3 min read
A UK police force is looking to return £16 million ($22 million) in stolen cryptocurrency, including a whopping £6.85 million ($9.4 million) in Ethereum recovered from a single encrypted USB drive.
Greater Manchester Police's Economic Crime Unit retrieved the cryptocurrency after smashing an online scam. According to a press release from the force, the scam saw victims from the UK, U.S., Europe, China, Australia, and Hong Kong duped into depositing money into an online savings and trading service that purported to be built on Binance Smart Chain.
Instead, the scammers waited until a "significant amount of money" had been deposited before diverting the funds into their own cryptocurrency wallets and shutting down the website.
After receiving intelligence that the perpetrators of the scheme had been in Manchester, the police arrested a 23-year-old male and a 25-year-old female for fraud and money laundering offenses. The pair have since been released under investigation.
The police were also able to track down "90% of the cryptocurrency stolen", with one encrypted USB stick containing over $9 million in Ethereum and a "Cryptograph safety deposit box" containing $12.7 million. The police did not specify whether the deposit box contained Ethereum or other cryptocurrencies.

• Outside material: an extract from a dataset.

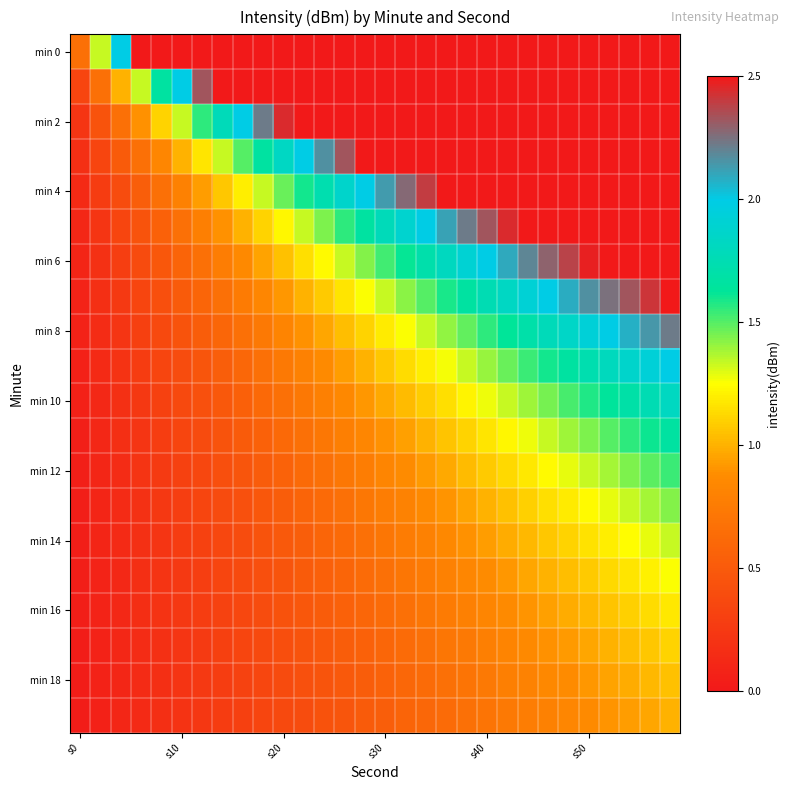

At how many categories does at least one series exceed 15?

8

Greater Manchester Police has asked anyone who believes they've been a victim of the scam to contact them at OpGabbro@gmp.police.uk. Those who do should provide the name of the service they invested in, the law enforcement agency to which they reported the crime, as well as wallet addresses and documentation to prove ownership of any stolen funds.
Cryptocurrency scams have soared in recent months, with the U.S. Federal Trade Commission reporting that during a six-month period between October 2020 and March 2021, consumers lost $82 million to crypto scams—ten times the amount reported in the same period a year earlier.
At the time, the FTC noted that crypto scams increase as crypto prices rise.
Even seasoned crypto users aren't immune to scams. One victim of the Manchester scam who lost hundreds of thousands of dollars worth of cryptocurrency described himself as an "experienced blockchain professional" who had used crypto for years. Earlier this month, the founder of an NFT project lost 16 CryptoPunks NFTs to a scammer, while last year a long-term Bitcoin holder claimed to have lost 1,400 BTC (then worth $16 million, and now an eye-watering $64 million) to an Electrum wallet phishing scam.
It's a dangerous world out there. Stay safe.